You can get all of the attributes (prepare yourself - it can be a lot!) using attributes(). Keep in mind that other steps may have added attributes to your table, too.

attributes(x)

$row.names
 [1]  1  2  3  4  5  6  7  8  9 10 11 12 13 14 15 16 17 18

$names
[1] "id"        "treatment" "count"     "dose"     

$spec
cols(
  id = col_double(),
  treatment = col_character(),
  count = col_double(),
  dose = col_double()
)

$problems
<pointer: 0x600000280e50>

$class
[1] "spec_tbl_df" "tbl_df"      "tbl"         "data.frame" 

$metadata
$metadata$site_id
[1] "site_01"

$metadata$time
[1] "2020-05-16 07:26:25 UTC"

$metadata$x
[1] 452032.1

$metadata$y
[1] 4857765

$metadata$crs
[1] "EPSG:26919"

But, there at the end, you can see your attributes in ‘metadata’. We can get those back if needed.

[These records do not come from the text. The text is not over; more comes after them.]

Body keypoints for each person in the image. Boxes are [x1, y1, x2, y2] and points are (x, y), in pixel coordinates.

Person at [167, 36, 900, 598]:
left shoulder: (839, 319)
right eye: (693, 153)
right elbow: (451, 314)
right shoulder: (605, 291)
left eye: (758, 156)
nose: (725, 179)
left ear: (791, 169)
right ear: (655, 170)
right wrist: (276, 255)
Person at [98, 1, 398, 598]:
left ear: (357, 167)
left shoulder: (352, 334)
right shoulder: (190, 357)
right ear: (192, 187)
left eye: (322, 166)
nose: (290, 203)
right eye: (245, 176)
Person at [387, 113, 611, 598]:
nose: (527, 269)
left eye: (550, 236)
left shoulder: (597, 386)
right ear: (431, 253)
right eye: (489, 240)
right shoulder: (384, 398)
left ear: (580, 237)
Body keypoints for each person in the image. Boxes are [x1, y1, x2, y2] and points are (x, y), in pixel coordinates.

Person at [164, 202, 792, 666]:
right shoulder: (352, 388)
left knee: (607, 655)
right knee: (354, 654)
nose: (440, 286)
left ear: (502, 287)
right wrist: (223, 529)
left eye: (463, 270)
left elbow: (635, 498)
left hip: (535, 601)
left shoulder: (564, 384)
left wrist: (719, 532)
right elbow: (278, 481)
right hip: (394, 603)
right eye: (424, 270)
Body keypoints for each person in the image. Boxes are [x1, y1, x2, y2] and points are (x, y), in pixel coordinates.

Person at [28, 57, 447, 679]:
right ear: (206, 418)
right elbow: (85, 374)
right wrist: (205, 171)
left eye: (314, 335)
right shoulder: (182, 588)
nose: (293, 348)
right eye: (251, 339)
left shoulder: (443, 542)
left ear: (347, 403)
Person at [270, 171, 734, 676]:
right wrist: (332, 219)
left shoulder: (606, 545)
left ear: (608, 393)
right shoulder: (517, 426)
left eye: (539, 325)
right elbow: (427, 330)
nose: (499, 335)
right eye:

my_atts = attr(x, "metadata")
my_atts

$site_id
[1] "site_01"

$time
[1] "2020-05-16 07:26:25 UTC"

$x
[1] 452032.1

$y
[1] 4857765

$crs
[1] "EPSG:26919"

In another context

In the E pluribus unum tutorial we will read these files in a slightly different way, but we use the same approach - read the header as a block of text and then read the remainder as a table. What we do with the header info in that other context is different than here. In that other context we only add the crs as an attribute. site_id, time, x and y are not added as attributes, but instead are added as new variables (columns) in the table.

x = x |>
  dplyr::mutate(
    site_id = site,
    time = time,
    x = xcoord,
    y = ycoord, 
    .before = 1) |>
  dplyr::glimpse()

Rows: 18
Columns: 8
$ site_id   <chr> "site_01", "site_01", "site_01", "site_01", "site_01", "site…
$ time      <dttm> 2020-05-16 07:26:25, 2020-05-16 07:26:25, 2020-05-16 07:26:…
$ x         <dbl> 452032.1, 452032.1, 452032.1, 452032.1, 452032.1, 452032.1, …
$ y         <dbl> 4857765, 4857765, 4857765, 4857765, 4857765, 4857765, 485776…
$ id        <dbl> 1, 2, 3, 4, 5, 6, 7, 8, 9, 10, 11, 12, 13, 14, 15, 16, 17, 18
$ treatment <chr> "C", "B", "D", "C", "C", "A", "B", "B", "A", "B", "B", "A", …
$ count     <dbl> 32, 71, 54, 57, 32, 55, 66, 61, 60, 33, 67, 34, 42, 60, 49, …
$ dose      <dbl> 0.7, 0.5, 0.6, 0.7, 1.0, 0.4, 0.0, 0.0, 0.6, 0.4, 0.0, 0.9, …

It’s just a different approach and may seem, at this time, like a silly waste of data space since every row has the same values for site_id, time, x and y. But in that other context it is a gold mine.